▶ _INSTRUCTIONS FOR THE TASK_
If a line in the data below contains "name", copy it.

▶ _EXTRACTED DATA_

▶

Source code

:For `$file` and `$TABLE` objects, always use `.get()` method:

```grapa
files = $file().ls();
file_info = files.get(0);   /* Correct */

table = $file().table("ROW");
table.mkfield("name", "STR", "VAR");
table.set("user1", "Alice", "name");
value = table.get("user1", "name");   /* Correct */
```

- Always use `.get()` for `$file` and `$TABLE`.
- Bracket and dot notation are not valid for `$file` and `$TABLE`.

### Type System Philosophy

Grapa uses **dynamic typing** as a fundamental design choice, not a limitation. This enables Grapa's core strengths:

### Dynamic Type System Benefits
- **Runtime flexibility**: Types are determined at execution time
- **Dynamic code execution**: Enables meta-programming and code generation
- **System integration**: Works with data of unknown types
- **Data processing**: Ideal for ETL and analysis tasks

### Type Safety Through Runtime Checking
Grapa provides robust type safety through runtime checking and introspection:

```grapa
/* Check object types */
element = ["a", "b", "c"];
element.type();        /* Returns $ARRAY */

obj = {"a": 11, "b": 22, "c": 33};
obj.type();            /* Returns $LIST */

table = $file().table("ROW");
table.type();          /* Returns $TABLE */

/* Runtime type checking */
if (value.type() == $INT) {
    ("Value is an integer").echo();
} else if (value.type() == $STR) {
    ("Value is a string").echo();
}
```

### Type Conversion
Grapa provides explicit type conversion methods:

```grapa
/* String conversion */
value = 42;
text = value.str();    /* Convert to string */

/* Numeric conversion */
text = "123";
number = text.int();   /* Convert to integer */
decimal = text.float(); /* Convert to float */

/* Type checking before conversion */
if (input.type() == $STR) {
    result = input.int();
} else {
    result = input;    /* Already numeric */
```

◀
▶

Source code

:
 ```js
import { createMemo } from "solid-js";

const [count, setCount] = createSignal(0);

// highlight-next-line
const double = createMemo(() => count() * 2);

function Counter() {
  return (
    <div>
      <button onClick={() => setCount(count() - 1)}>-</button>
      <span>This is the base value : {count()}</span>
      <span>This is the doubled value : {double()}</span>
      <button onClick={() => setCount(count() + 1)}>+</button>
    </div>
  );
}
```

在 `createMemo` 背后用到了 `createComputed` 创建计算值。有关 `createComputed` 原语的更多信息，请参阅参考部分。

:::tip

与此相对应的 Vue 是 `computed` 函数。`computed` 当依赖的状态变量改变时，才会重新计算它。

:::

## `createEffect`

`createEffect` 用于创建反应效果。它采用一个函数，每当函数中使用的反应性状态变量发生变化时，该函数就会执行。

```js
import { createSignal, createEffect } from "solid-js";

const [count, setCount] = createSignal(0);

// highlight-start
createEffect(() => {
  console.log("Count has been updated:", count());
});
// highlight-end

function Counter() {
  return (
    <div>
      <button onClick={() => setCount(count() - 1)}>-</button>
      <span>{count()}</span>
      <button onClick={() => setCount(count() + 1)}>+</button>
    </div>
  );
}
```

◀

▶ _SOLUTION TO THIS PROBLEM_
table.mkfield("name", "STR", "VAR");
table.set("user1", "Alice", "name");
value = table.get("user1", "name");   /* Correct */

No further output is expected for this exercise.